Methods: Human periodontal ligament stem cells (PDLSCs), gingival mesenchymal stem cells (GMSCs), human bone marrow stem cells and hBMSCs as the positive control were isolated and cultured. The stem cells were encapsulated in alginate microbeads with sizes of about 2±0.1 mm with density of 1 ×106stem cell/ mL of alginate. Microbeads containing PDLSCs, GMSCs and human bone marrow mesenchymal stem cell (hBMMSCs) were further implanted subcutaneously for 5-month-old Beige nude mice. Also, encapsulated stem cells were used surgically in the mice calvarial defect model. 7 mm diameter defects were created and the biomaterials were placed inside each of the defects. After 8 weeks the animals were sacrificed and standard radiographic examination, x-ray micro-computer tomography (μCT), and histological analysis were utilized to observe the amounts of bone formation at 8 weeks post-implantation.

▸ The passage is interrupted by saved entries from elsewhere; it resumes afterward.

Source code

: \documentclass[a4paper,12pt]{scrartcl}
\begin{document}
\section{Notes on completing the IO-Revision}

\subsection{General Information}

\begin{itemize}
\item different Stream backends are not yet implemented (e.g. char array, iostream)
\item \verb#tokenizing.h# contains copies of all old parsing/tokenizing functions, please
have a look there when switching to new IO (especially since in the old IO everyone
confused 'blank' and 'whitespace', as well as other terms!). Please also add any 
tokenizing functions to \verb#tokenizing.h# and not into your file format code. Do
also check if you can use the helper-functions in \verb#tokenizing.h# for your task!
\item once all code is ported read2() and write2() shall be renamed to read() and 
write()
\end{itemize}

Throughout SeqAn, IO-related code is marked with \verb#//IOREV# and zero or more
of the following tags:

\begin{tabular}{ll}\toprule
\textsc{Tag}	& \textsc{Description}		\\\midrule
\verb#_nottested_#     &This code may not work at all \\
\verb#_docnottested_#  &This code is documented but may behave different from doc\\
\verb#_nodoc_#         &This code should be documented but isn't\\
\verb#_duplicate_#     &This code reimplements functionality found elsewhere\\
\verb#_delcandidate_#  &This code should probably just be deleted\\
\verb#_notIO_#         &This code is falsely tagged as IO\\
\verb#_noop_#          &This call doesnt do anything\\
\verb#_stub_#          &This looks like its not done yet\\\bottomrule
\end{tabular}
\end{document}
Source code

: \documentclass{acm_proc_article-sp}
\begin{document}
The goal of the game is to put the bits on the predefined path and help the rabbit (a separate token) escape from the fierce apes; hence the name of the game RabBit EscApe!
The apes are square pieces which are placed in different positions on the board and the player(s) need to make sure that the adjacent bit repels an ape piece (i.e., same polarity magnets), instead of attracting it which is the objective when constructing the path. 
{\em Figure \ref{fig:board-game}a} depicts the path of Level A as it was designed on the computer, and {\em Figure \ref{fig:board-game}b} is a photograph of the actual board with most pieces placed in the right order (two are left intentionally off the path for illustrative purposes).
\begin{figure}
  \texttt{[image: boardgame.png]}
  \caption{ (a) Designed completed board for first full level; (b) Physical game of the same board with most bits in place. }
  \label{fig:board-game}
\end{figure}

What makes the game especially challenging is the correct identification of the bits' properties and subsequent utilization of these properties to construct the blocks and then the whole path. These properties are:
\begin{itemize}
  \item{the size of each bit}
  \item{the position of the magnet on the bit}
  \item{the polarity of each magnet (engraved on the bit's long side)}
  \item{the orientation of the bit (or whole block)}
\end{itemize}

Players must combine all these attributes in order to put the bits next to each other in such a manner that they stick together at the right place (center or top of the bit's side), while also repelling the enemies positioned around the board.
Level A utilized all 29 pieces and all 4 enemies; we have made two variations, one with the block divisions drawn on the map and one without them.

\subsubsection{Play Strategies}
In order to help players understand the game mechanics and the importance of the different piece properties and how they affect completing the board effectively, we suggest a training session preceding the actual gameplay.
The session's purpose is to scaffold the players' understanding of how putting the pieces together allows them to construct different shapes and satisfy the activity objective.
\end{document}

Results: Standard radiographs prior to sacrificing the animals, revealed extensive calcifications both subcutaneously and within the defects for the dental-derived stem cells and the positive control group. μCT results confirmed mineralization inside and around the implanted microbeads containing the immobilized stem cells. However, alginate microbeads without stem cells did not promote any significant mineralization after 8 weeks. No statistically significant difference was observed among the values for bone volume fraction (BV/TV) for hBMMSC, PDLSCs and GMSCs. However, the values for hBMMSC, PDLSCs encapsulated in alginate were higher that the values of GMSCs (p>0.05).
Conclusions: These findings of our in vivo study demonstrated for the first time that immobilization of PDLSCs and GMSCs in the alginate hydrogel microbeads provides a promising strategy for bone tissue engineering.